**** The data

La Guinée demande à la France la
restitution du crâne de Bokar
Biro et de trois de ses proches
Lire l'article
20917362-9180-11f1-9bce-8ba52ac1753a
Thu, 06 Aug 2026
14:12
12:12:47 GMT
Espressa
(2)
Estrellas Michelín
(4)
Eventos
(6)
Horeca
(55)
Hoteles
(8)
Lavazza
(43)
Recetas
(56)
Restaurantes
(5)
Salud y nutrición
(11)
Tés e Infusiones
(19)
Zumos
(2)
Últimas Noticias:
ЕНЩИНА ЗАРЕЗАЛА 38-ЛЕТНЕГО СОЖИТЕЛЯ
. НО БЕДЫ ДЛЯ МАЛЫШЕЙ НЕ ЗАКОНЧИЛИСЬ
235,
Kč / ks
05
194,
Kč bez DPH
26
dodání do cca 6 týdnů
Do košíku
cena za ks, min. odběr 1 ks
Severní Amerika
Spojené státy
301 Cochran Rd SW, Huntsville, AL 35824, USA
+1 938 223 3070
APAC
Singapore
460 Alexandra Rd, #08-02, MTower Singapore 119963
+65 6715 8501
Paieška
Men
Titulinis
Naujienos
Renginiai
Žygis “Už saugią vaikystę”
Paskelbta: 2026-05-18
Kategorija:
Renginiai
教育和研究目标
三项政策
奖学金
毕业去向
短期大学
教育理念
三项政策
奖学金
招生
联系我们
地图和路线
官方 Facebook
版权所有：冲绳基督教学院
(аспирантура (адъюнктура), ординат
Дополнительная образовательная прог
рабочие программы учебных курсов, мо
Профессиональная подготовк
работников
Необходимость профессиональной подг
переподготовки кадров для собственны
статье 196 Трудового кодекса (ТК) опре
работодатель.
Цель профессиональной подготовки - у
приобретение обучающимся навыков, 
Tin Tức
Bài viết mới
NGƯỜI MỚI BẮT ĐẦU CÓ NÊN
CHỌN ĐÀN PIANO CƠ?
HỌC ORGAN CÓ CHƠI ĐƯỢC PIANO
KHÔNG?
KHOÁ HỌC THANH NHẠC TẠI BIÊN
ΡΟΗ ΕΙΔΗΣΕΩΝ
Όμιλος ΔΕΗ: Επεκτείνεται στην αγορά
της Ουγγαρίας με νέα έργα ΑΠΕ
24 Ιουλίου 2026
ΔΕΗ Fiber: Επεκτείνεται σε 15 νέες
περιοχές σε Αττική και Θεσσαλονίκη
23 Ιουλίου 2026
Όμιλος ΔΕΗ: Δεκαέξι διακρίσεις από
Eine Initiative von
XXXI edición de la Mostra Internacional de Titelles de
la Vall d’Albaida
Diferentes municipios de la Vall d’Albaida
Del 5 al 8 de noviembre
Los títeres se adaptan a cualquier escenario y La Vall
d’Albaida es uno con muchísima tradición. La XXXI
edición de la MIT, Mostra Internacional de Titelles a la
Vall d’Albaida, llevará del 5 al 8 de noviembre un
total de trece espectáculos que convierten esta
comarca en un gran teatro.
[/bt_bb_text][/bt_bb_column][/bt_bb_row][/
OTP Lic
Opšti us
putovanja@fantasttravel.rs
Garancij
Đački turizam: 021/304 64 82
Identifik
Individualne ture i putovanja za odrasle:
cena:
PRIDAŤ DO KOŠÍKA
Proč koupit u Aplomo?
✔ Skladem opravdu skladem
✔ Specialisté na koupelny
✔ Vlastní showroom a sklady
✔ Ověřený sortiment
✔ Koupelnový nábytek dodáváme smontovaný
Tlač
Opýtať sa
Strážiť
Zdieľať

********

● Work request
Copy out each record, keeping every word as it is.

● Solution
La Guinée demande à la France la
restitution du crâne de Bokar
Biro et de trois de ses proches
Lire l'article
20917362-9180-11f1-9bce-8ba52ac1753a
Thu, 06 Aug 2026
14:12
12:12:47 GMT
Espressa
(2)
Estrellas Michelín
(4)
Eventos
(6)
Horeca
(55)
Hoteles
(8)
Lavazza
(43)
Recetas
(56)
Restaurantes
(5)
Salud y nutrición
(11)
Tés e Infusiones
(19)
Zumos
(2)
Últimas Noticias:
ЕНЩИНА ЗАРЕЗАЛА 38-ЛЕТНЕГО СОЖИТЕЛЯ
. НО БЕДЫ ДЛЯ МАЛЫШЕЙ НЕ ЗАКОНЧИЛИСЬ
235,
Kč / ks
05
194,
Kč bez DPH
26
dodání do cca 6 týdnů
Do košíku
cena za ks, min. odběr 1 ks
Severní Amerika
Spojené státy
301 Cochran Rd SW, Huntsville, AL 35824, USA
+1 938 223 3070
APAC
Singapore
460 Alexandra Rd, #08-02, MTower Singapore 119963
+65 6715 8501
Paieška
Men
Titulinis
Naujienos
Renginiai
Žygis “Už saugią vaikystę”
Paskelbta: 2026-05-18
Kategorija:
Renginiai
教育和研究目标
三项政策
奖学金
毕业去向
短期大学
教育理念
三项政策
奖学金
招生
联系我们
地图和路线
官方 Facebook
版权所有：冲绳基督教学院
(аспирантура (адъюнктура), ординат
Дополнительная образовательная прог
рабочие программы учебных курсов, мо
Профессиональная подготовк
работников
Необходимость профессиональной подг
переподготовки кадров для собственны
статье 196 Трудового кодекса (ТК) опре
работодатель.
Цель профессиональной подготовки - у
приобретение обучающимся навыков, 
Tin Tức
Bài viết mới
NGƯỜI MỚI BẮT ĐẦU CÓ NÊN
CHỌN ĐÀN PIANO CƠ?
HỌC ORGAN CÓ CHƠI ĐƯỢC PIANO
KHÔNG?
KHOÁ HỌC THANH NHẠC TẠI BIÊN
ΡΟΗ ΕΙΔΗΣΕΩΝ
Όμιλος ΔΕΗ: Επεκτείνεται στην αγορά
της Ουγγαρίας με νέα έργα ΑΠΕ
24 Ιουλίου 2026
ΔΕΗ Fiber: Επεκτείνεται σε 15 νέες
περιοχές σε Αττική και Θεσσαλονίκη
23 Ιουλίου 2026
Όμιλος ΔΕΗ: Δεκαέξι διακρίσεις από
Eine Initiative von
XXXI edición de la Mostra Internacional de Titelles de
la Vall d’Albaida
Diferentes municipios de la Vall d’Albaida
Del 5 al 8 de noviembre
Los títeres se adaptan a cualquier escenario y La Vall
d’Albaida es uno con muchísima tradición. La XXXI
edición de la MIT, Mostra Internacional de Titelles a la
Vall d’Albaida, llevará del 5 al 8 de noviembre un
total de trece espectáculos que convierten esta
comarca en un gran teatro.
[/bt_bb_text][/bt_bb_column][/bt_bb_row][/
OTP Lic
Opšti us
putovanja@fantasttravel.rs
Garancij
Đački turizam: 021/304 64 82
Identifik
Individualne ture i putovanja za odrasle:
cena:
PRIDAŤ DO KOŠÍKA
Proč koupit u Aplomo?
✔ Skladem opravdu skladem
✔ Specialisté na koupelny
✔ Vlastní showroom a sklady
✔ Ověřený sortiment
✔ Koupelnový nábytek dodáváme smontovaný
Tlač
Opýtať sa
Strážiť
Zdieľať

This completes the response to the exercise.